Top of EXERCISE INPUTS

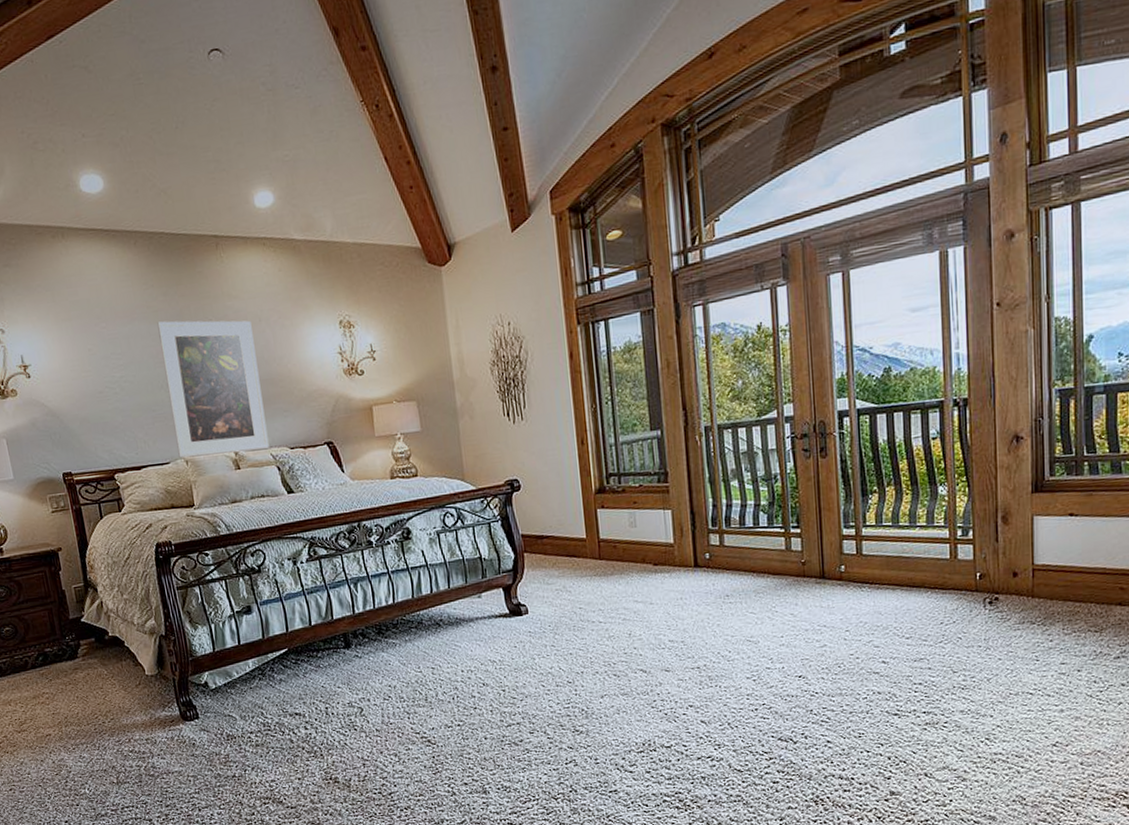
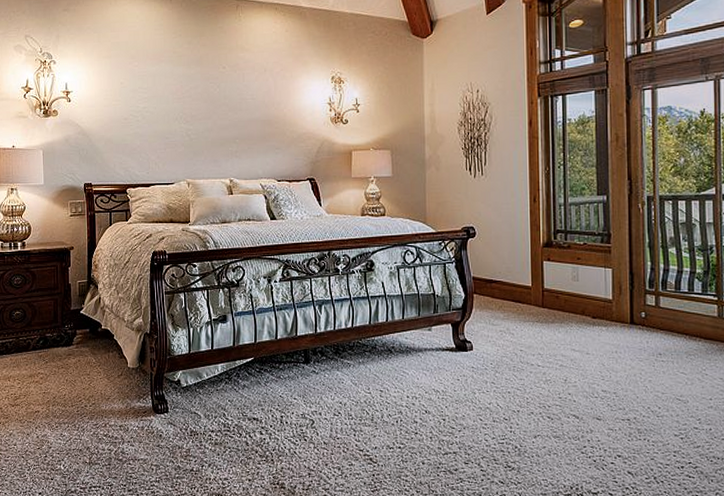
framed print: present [157,320,270,458] -> none [180,65,260,180]

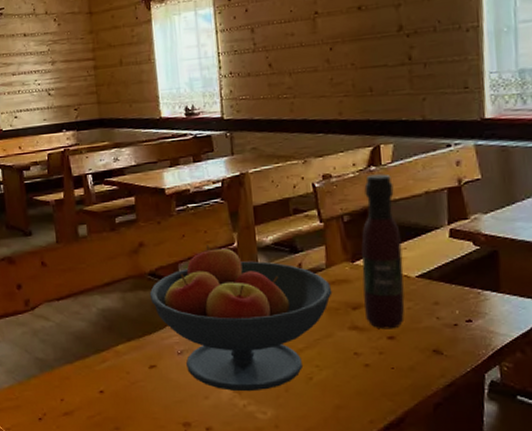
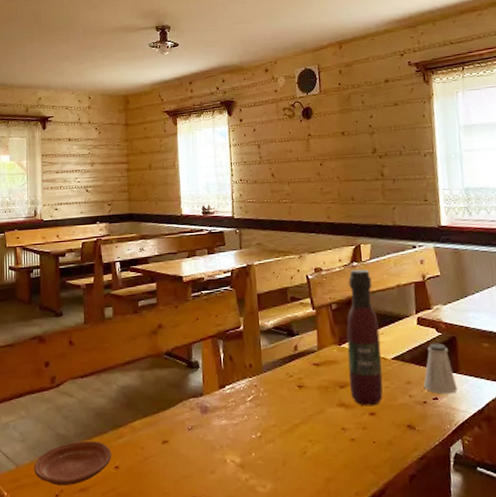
plate: none [14,365,96,409] -> present [34,441,112,486]
fruit bowl: present [149,245,333,392] -> none [165,327,323,466]
saltshaker: none [454,258,497,316] -> present [423,343,457,394]

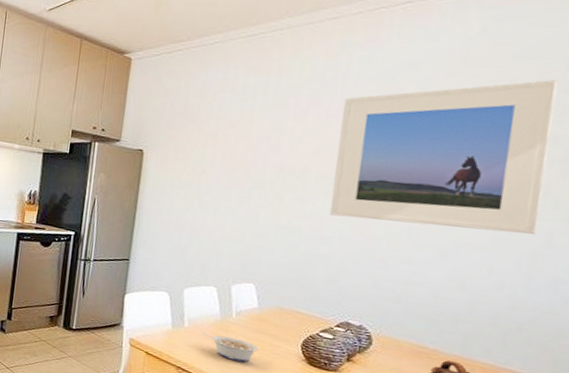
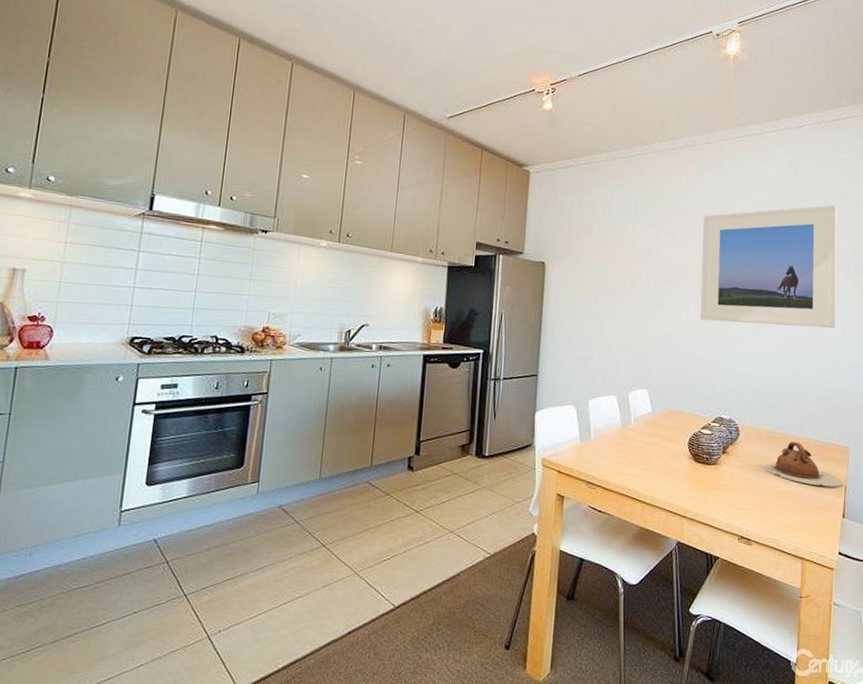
legume: present [203,332,259,363] -> none [607,442,655,468]

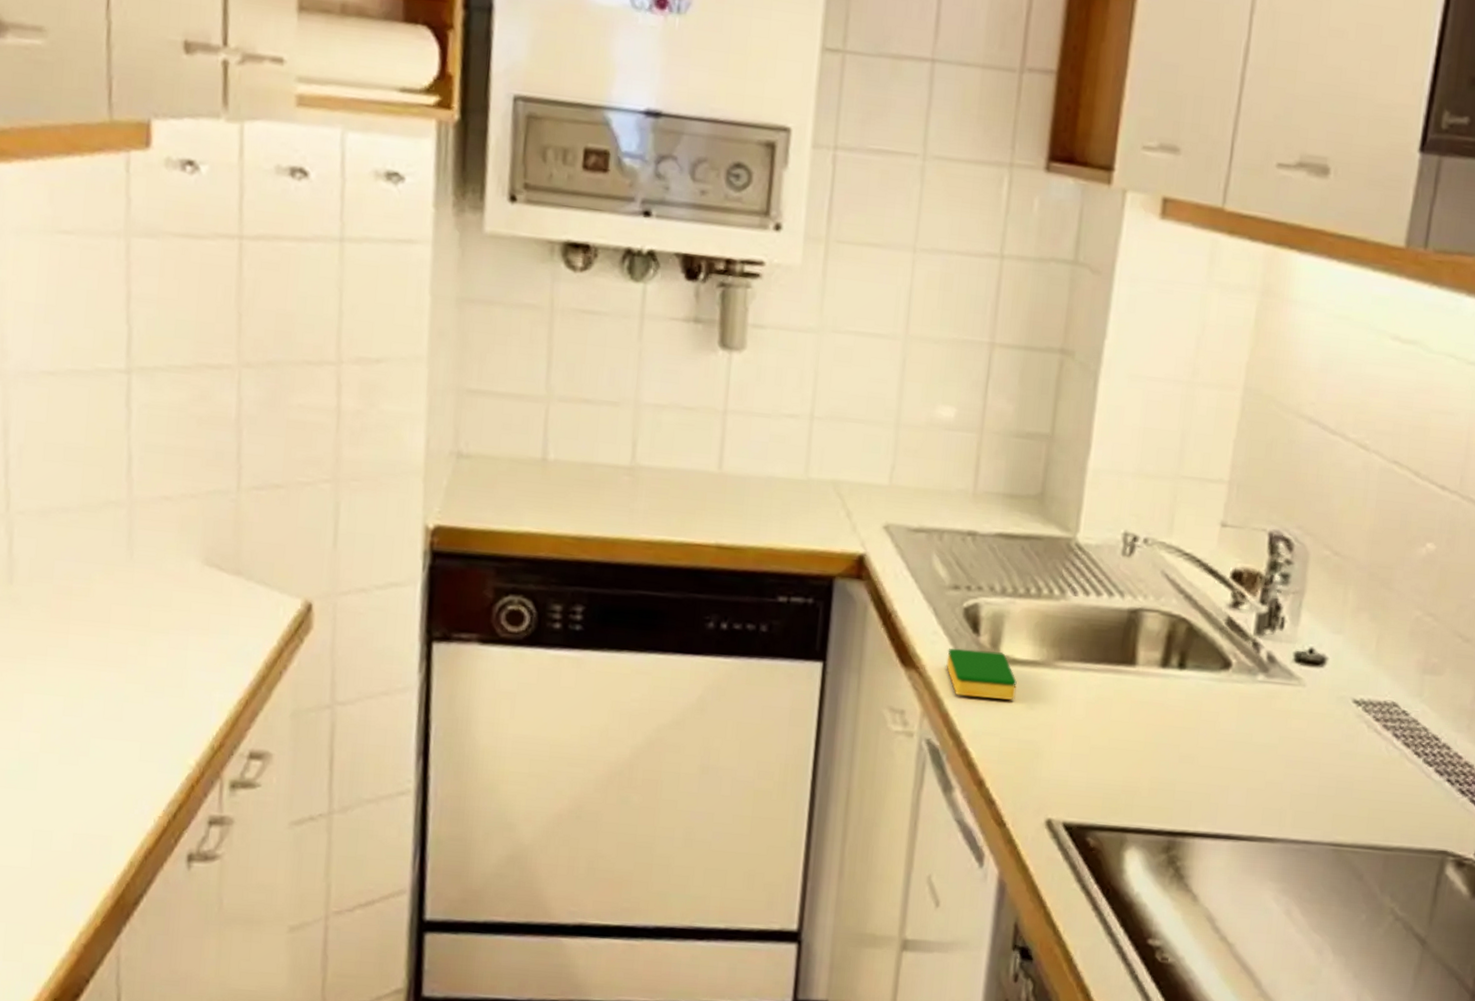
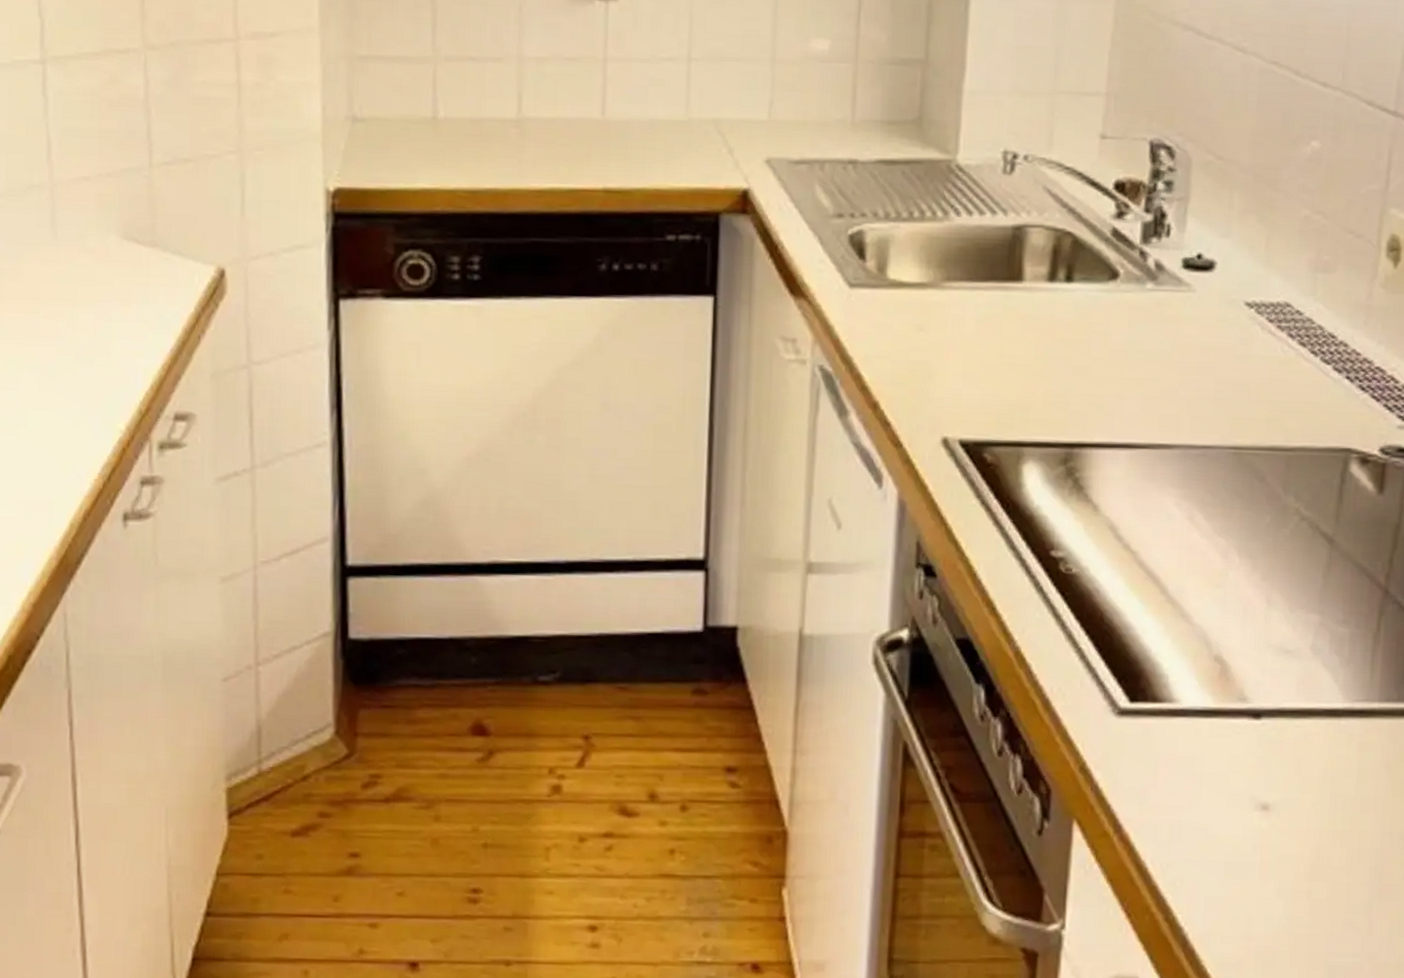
dish sponge: present [946,648,1017,700] -> none [834,275,905,323]

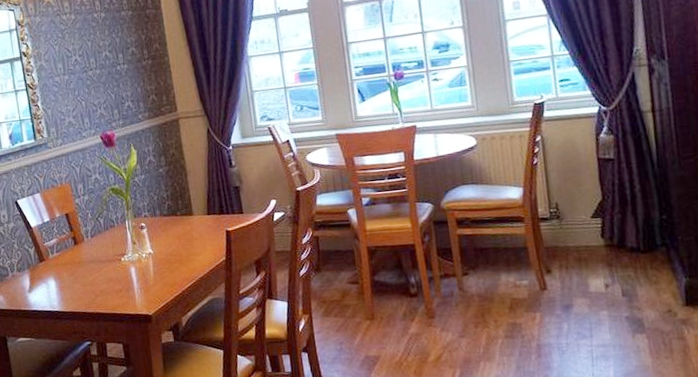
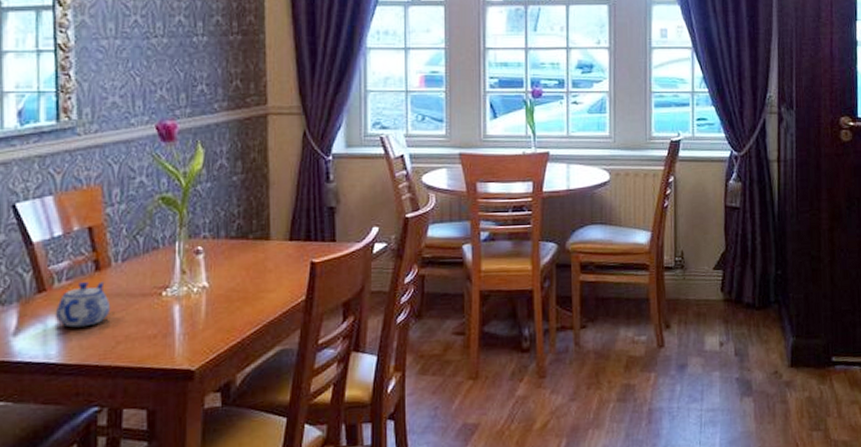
teapot: none [52,252,89,286] -> present [55,281,111,328]

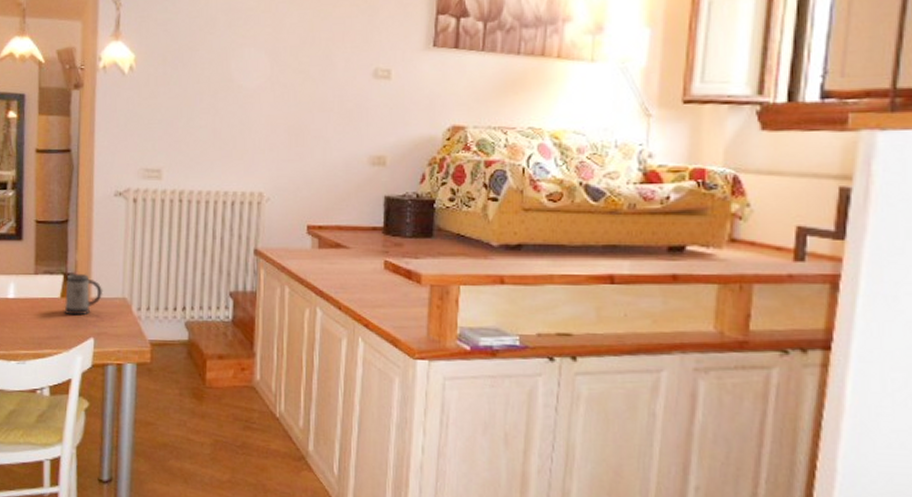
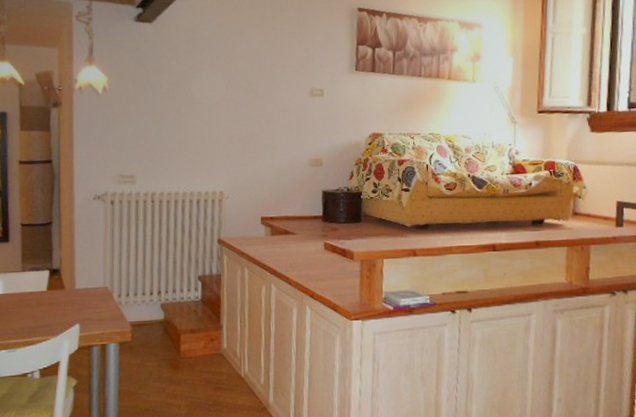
mug: present [64,273,103,316] -> none [50,267,87,306]

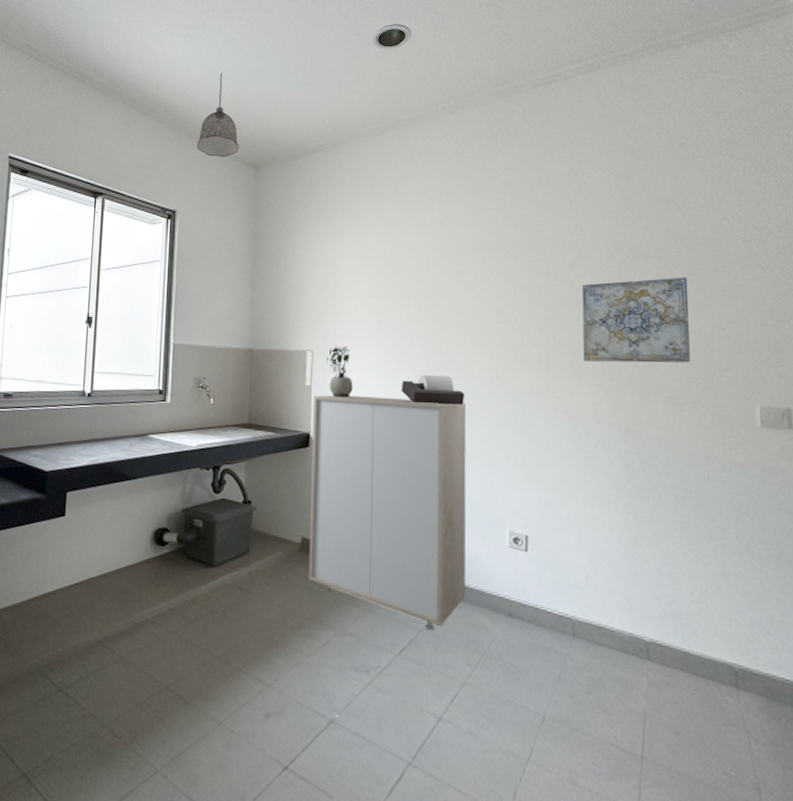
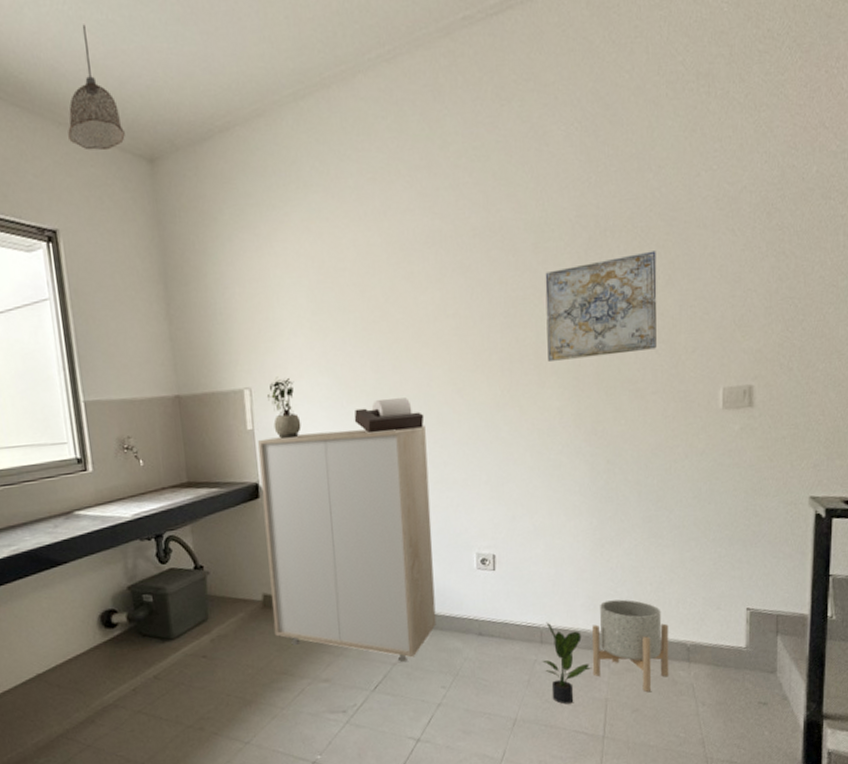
potted plant: none [574,615,629,711] -> present [542,622,592,705]
planter: none [628,603,716,714] -> present [592,599,669,692]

Bottom of EXERCISE INPUTS

DIRECTIONS FOR THIS TASK: Leave the pictures behind and transcribe every record above exactly.

EXERCISE ANSWER:
framed print: present [157,320,270,458] -> none [180,65,260,180]

plate: none [14,365,96,409] -> present [34,441,112,486]
fruit bowl: present [149,245,333,392] -> none [165,327,323,466]
saltshaker: none [454,258,497,316] -> present [423,343,457,394]

legume: present [203,332,259,363] -> none [607,442,655,468]

dish sponge: present [946,648,1017,700] -> none [834,275,905,323]

teapot: none [52,252,89,286] -> present [55,281,111,328]

mug: present [64,273,103,316] -> none [50,267,87,306]

potted plant: none [574,615,629,711] -> present [542,622,592,705]
planter: none [628,603,716,714] -> present [592,599,669,692]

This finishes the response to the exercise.